↓

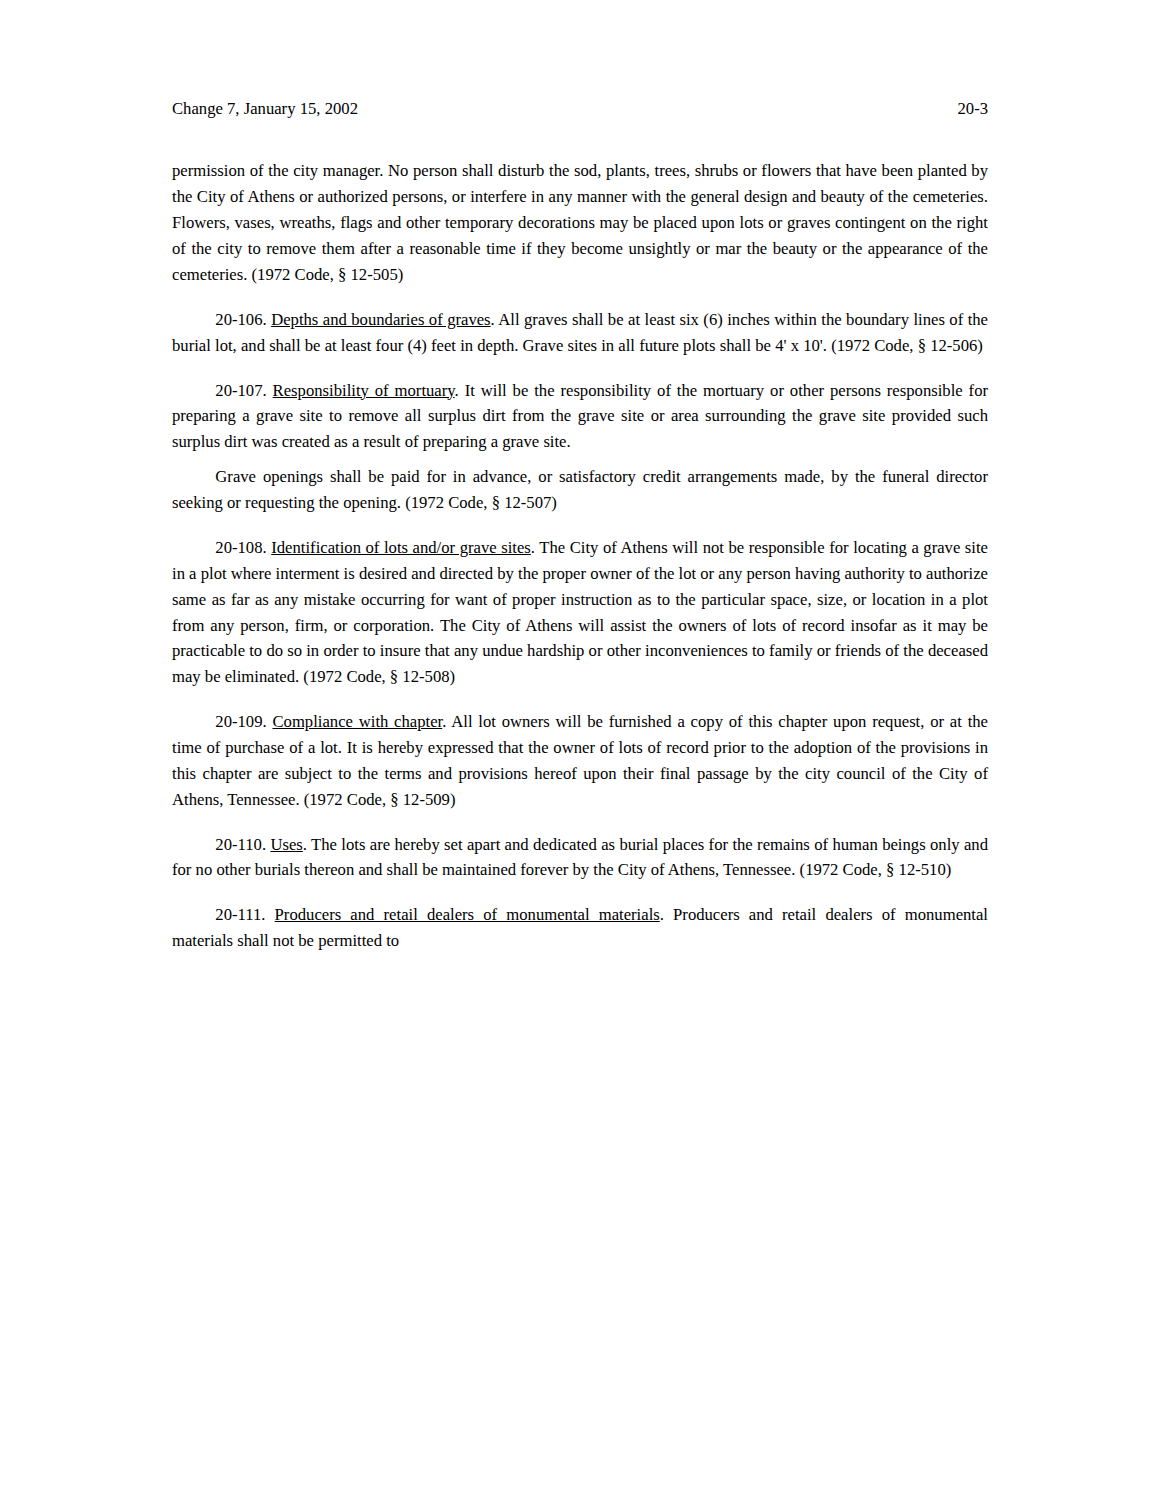Change 7, January 15, 2002
20-3
permission of the city manager. No person shall disturb the sod, plants, trees, shrubs or flowers that have been planted by the City of Athens or authorized persons, or interfere in any manner with the general design and beauty of the cemeteries. Flowers, vases, wreaths, flags and other temporary decorations may be placed upon lots or graves contingent on the right of the city to remove them after a reasonable time if they become unsightly or mar the beauty or the appearance of the cemeteries. (1972 Code, § 12-505)
20-106. Depths and boundaries of graves. All graves shall be at least six (6) inches within the boundary lines of the burial lot, and shall be at least four (4) feet in depth. Grave sites in all future plots shall be 4' x 10'. (1972 Code, § 12-506)
20-107. Responsibility of mortuary. It will be the responsibility of the mortuary or other persons responsible for preparing a grave site to remove all surplus dirt from the grave site or area surrounding the grave site provided such surplus dirt was created as a result of preparing a grave site.
Grave openings shall be paid for in advance, or satisfactory credit arrangements made, by the funeral director seeking or requesting the opening. (1972 Code, § 12-507)
20-108. Identification of lots and/or grave sites. The City of Athens will not be responsible for locating a grave site in a plot where interment is desired and directed by the proper owner of the lot or any person having authority to authorize same as far as any mistake occurring for want of proper instruction as to the particular space, size, or location in a plot from any person, firm, or corporation. The City of Athens will assist the owners of lots of record insofar as it may be practicable to do so in order to insure that any undue hardship or other inconveniences to family or friends of the deceased may be eliminated. (1972 Code, § 12-508)
20-109. Compliance with chapter. All lot owners will be furnished a copy of this chapter upon request, or at the time of purchase of a lot. It is hereby expressed that the owner of lots of record prior to the adoption of the provisions in this chapter are subject to the terms and provisions hereof upon their final passage by the city council of the City of Athens, Tennessee. (1972 Code, § 12-509)
20-110. Uses. The lots are hereby set apart and dedicated as burial places for the remains of human beings only and for no other burials thereon and shall be maintained forever by the City of Athens, Tennessee. (1972 Code, § 12-510)
20-111. Producers and retail dealers of monumental materials. Producers and retail dealers of monumental materials shall not be permitted to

↑

Task description: Find the lines above with the word "that". Copy them out.

Task result:
permission of the city manager. No person shall disturb the sod, plants, trees, shrubs or flowers that have been planted by the City of Athens or authorized persons, or interfere in any manner with the general design and beauty of the cemeteries. Flowers, vases, wreaths, flags and other temporary decorations may be placed upon lots or graves contingent on the right of the city to remove them after a reasonable time if they become unsightly or mar the beauty or the appearance of the cemeteries. (1972 Code, § 12-505)
20-108. Identification of lots and/or grave sites. The City of Athens will not be responsible for locating a grave site in a plot where interment is desired and directed by the proper owner of the lot or any person having authority to authorize same as far as any mistake occurring for want of proper instruction as to the particular space, size, or location in a plot from any person, firm, or corporation. The City of Athens will assist the owners of lots of record insofar as it may be practicable to do so in order to insure that any undue hardship or other inconveniences to family or friends of the deceased may be eliminated. (1972 Code, § 12-508)
20-109. Compliance with chapter. All lot owners will be furnished a copy of this chapter upon request, or at the time of purchase of a lot. It is hereby expressed that the owner of lots of record prior to the adoption of the provisions in this chapter are subject to the terms and provisions hereof upon their final passage by the city council of the City of Athens, Tennessee. (1972 Code, § 12-509)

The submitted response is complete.